下面是抓取的链接:https://stockanalysis.com/stocks/
我正在尝试获取表的所有行(6000+行),但我只得到前500个结果。我想这与要显示多少行的条件有关。
我几乎尽我所能。我也是网络抓取的初学者。
我的代码:
# Importing libraries
import numpy as np # numerical computing library
import pandas as pd # panel data library
import requests # http requests library
from bs4 import BeautifulSoup
url = 'https://stockanalysis.com/stocks/'
headers = {'User-Agent': ' user agent: Mozilla/5.0 (Macintosh; Intel Mac OS X 10_15_7) AppleWebKit/537.36 (KHTML, like Gecko) Chrome/96.0.4664.55 Safari/537.36'}
r = requests.get(url, headers)
soup = BeautifulSoup(r.text, 'html')
league_table = soup.find('table', class_ = 'symbol-table index')

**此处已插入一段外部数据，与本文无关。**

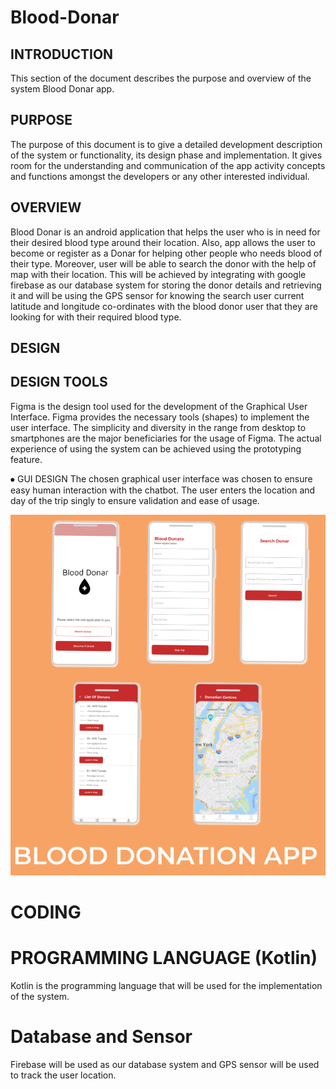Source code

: # Blood-Donar

##	INTRODUCTION
This section of the document describes the purpose and overview of the system Blood Donar app.

## PURPOSE 

The purpose of this document is to give a detailed development description of the system or functionality, its design phase and implementation. It gives room for the understanding and communication of the app activity concepts and functions amongst the developers or any other interested individual.

## OVERVIEW

Blood Donar is an android application that helps the user who is in need for their desired blood type around their location. Also, app allows the user to become or register as a Donar for helping other people who needs blood of their type. Moreover, user will be able to search the donor with the help of map with their location. This will be achieved by integrating with google firebase as our database system for storing the donor details and retrieving it and will be using the GPS sensor for knowing the search user current latitude and longitude co-ordinates with the blood donor user that they are looking for with their required blood type. 

##	DESIGN

## DESIGN TOOLS
 
Figma is the design tool used for the development of the Graphical User Interface. Figma provides the necessary tools (shapes) to implement the user interface. The simplicity and diversity in the range from desktop to smartphones are the major beneficiaries for the usage of Figma. The actual experience of using the system can be achieved using the prototyping feature. 

⦁	GUI DESIGN
The chosen graphical user interface was chosen to ensure easy human interaction with the chatbot. The user enters the location and day of the trip singly to ensure validation and ease of usage.

 ![alt text](https://github.com/Sandip-Tmg/Blood-Donar/blob/master/app/src/main/res/drawable/UI%20Design.PNG)

#	CODING
#	PROGRAMMING LANGUAGE (Kotlin) 
Kotlin is the programming language that will be used for the implementation of the system. 

#	Database and Sensor   
Firebase will be used as our database system and GPS sensor will be used to track the user location.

col_df = ['Symbol', 'Company_name', 'Industry', 'Market_Cap']
for team in league_table.find_all('tbody'):
# i = 1
rows = team.find_all('tr')
df = pd.DataFrame(np.zeros([len(rows), len(col_df)]))
df.columns = col_df
for i, row in enumerate(rows):
s_symbol = row.find_all('td')[0].text
s_company_name = row.find_all('td')[1].text
s_industry = row.find_all('td')[2].text
s_market_cap = row.find_all('td')[3].text
df.iloc[i] = [s_symbol, s_company_name, s_industry, s_market_cap]
len(df) # should > 6000我该怎么办?
发布于 2021-12-07 03:54:29
向下看一下html的底部,您将看到以下内容
<script id="__NEXT_DATA__" type="application/json">
尝试使用bs4查找这个标记并从其中加载数据,我认为这是您所需要的一切。
发布于 2021-12-07 09:23:06
如前所述,它在<script>标记中。把它拉进去读一下。
import requests
from bs4 import BeautifulSoup
import json
import re
import pandas as pd
url = 'https://stockanalysis.com/stocks/'
response = requests.get(url)
soup = BeautifulSoup(response.text, 'html.parser')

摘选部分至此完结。